Da hat sie recht. Doch zum einen haben manche Hersteller wie Mercedes oder BMW gezeigt, dass man auch Motoren mit vorbildlichem Stickoxidausstoß konstruieren kann. Und zum anderen hätte die blaue Plakette als Lösung für eine bundesweite Regelung für Fahrverbote von alten Diesel die Autobranche schmerzlich treffen und damit unter Zugzwang bringen können.

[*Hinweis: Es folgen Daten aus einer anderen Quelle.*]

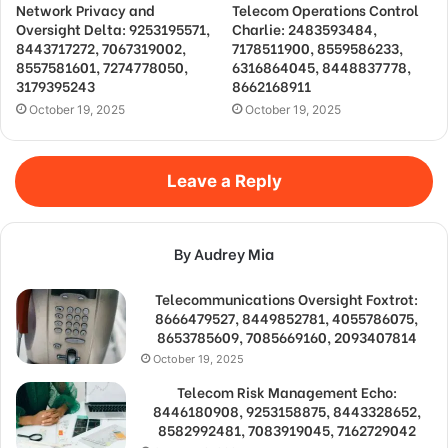
Network Privacy and
Telecom Operations Control
Oversight Delta: 9253195571,
Charlie: 2483593484,
8443717272, 7067319002,
7178511900, 8559586233,
8557581601, 7274778050,
6316864045, 8448837778,
3179395243
8662168911
October 19, 2025
October 19, 2025
Leave a Reply
By Audrey Mia
Telecommunications Oversight Foxtrot:
8666479527, 8449852781, 4055786075,
8653785609, 7085669160, 2093407814
October 19, 2025
Telecom Risk Management Echo:
8446180908, 9253158875, 8443328652,
8582992481, 7083919045, 7162729042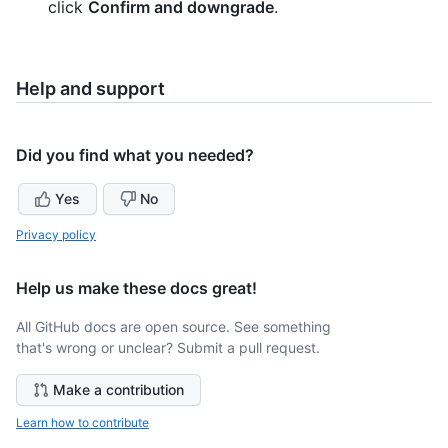
click
Confirm and downgrade
.
Help and support
Did you find what you needed?
Yes
No
Privacy policy
Help us make these docs great!
All GitHub docs are open source. See something
that's wrong or unclear? Submit a pull request.
Make a contribution
Learn how to contribute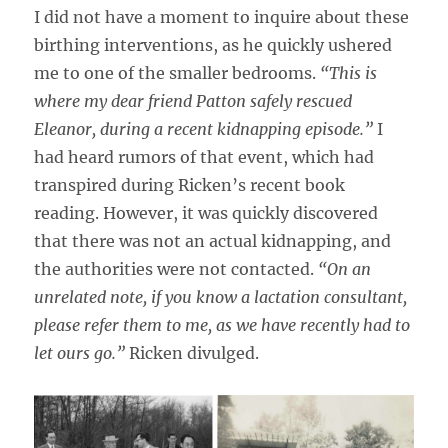
I did not have a moment to inquire about these
birthing interventions, as he quickly ushered
me to one of the smaller bedrooms.
“This is
where my dear friend Patton safely rescued
Eleanor, during a recent kidnapping episode.”
I
had heard rumors of that event, which had
transpired during Ricken’s recent book
reading. However, it was quickly discovered
that there was not an actual kidnapping, and
the authorities were not contacted.
“On an
unrelated note, if you know a lactation consultant,
please refer them to me, as we have recently had to
let ours go.”
Ricken divulged.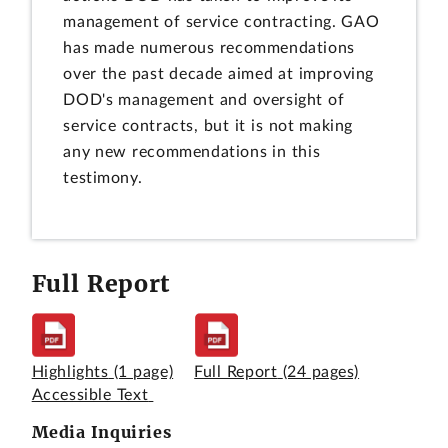
management of service contracting. GAO
has made numerous recommendations
over the past decade aimed at improving
DOD's management and oversight of
service contracts, but it is not making
any new recommendations in this
testimony.
Full Report
Highlights
(1 page)
Full Report
(24 pages)
Accessible Text
Media Inquiries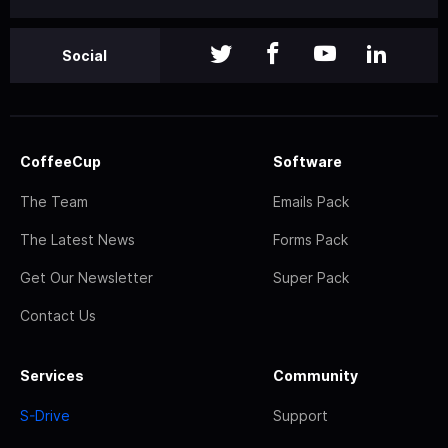
Social
CoffeeCup
Software
The Team
Emails Pack
The Latest News
Forms Pack
Get Our Newsletter
Super Pack
Contact Us
Services
Community
S-Drive
Support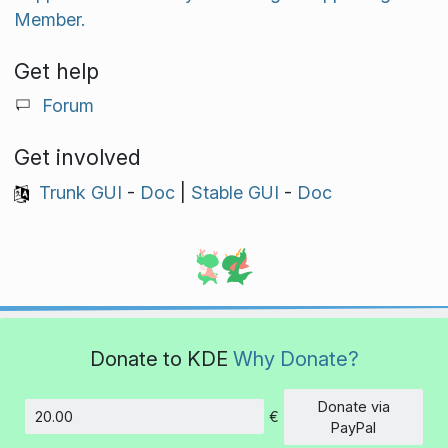
Member.
Get help
Forum
Get involved
Trunk GUI
-
Doc
|
Stable GUI
-
Doc
Donate to KDE
Why Donate?
Donate via
€
Amount
PayPal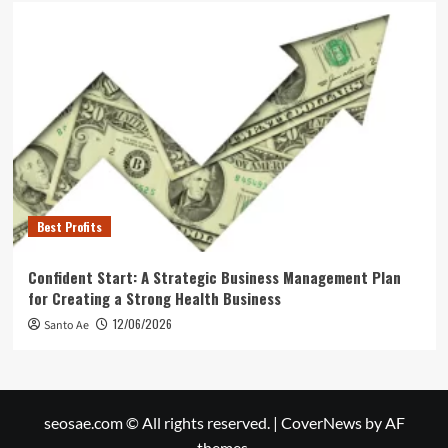
Best Profits
Confident Start: A Strategic Business Management Plan
for Creating a Strong Health Business
12/06/2026
Santo Ae
seosae.com © All rights reserved.
|
CoverNews
by AF
themes.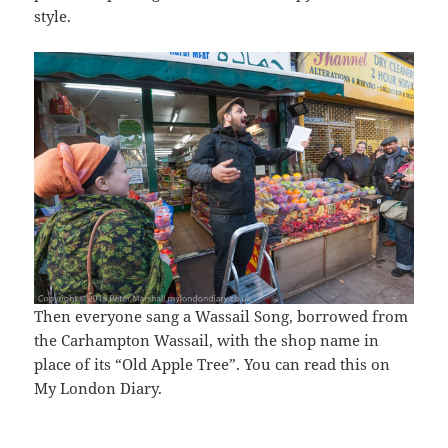
style.
Then everyone sang a Wassail Song, borrowed from
the Carhampton Wassail, with the shop name in
place of its “Old Apple Tree”. You can read this on
My London Diary.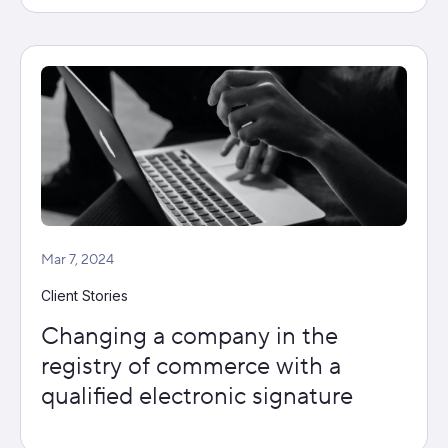
Mar 7, 2024
Client Stories
Changing a company in the
registry of commerce with a
qualified electronic signature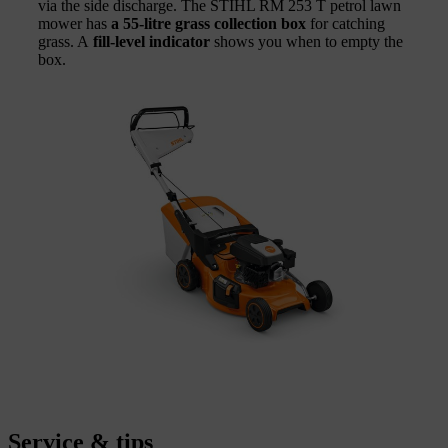
via the side discharge. The STIHL RM 253 T petrol lawn
mower has
a 55-litre grass collection box
for catching
grass. A
fill-level indicator
shows you when to empty the
box.
Service & tips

Dass viele Diesel-Pkw mit Euro-6-Norm in Wirklichkeit gar nicht so sauber sind, muss Hendricks längst bewusst gewesen sein. Die blaue Plakette lag schon seit Langem auf Eis - jetzt scheint der richtige Zeitpunkt gekommen zu sein, um die Pläne endgültig zu begraben.

"Alle Vorschläge, die ich unterbreitet habe, um den Kommunen Lösungswege an die Hand zu geben, wurden abgelehnt", sagte Hendricks auf der Pressekonferenz am Dienstag. Damit gestand sie ein, sich nicht gegen Verkehrsminister Alexander Dobrindt durchsetzen zu können. Der CSU-Politiker hatte die blaue Plakette von Anfang an verteufelt.

Appell an einen Unverbesserlichen

Von Dobrindt verlangte Hendricks nun, die Industrie stärker in die Pflicht nehmen. Doch auch diese Forderung der Umweltministerin richtete sich an einen Unverbesserlichen: Denn am Dienstag war ebenfalls bekannt geworden, dass das Verkehrsministerium eine im Zuge des Abgasskandals geplante Verschärfung von Fahrzeugtests durch die EU ablehnt.

Das Verkehrsministerium will zum Beispiel die Typenzulassung weiter in nationaler Hand behalten, statt Kontrollen von EU-Behörden zuzulassen. Das Verkehrsministerium hatte der EU-Ratspräsidentschaft seine Haltung bereits Ende letzten Jahres in einem Papier erläutert, das unter anderem der Nachrichtenagentur Reuters vorliegt. Auch die "Süddeutsche Zeitung"  hatte darüber berichtet. Laut dem Blatt lehnt das Verkehrsministerium es auch ab, dass Brüssel bei Abgasbetrügereien von den Herstellern pro Auto eine Strafe von 30.000 Euro erheben darf.

Es wäre ein weiteres Zugeständnis der Bundesregierung an die Autolobby. Die Ergebnisse der Abgasuntersuchungen des Umweltbundesamts haben dagegen einmal mehr bewiesen, wie dringend nötig strengere Kontrollmechanismen sind.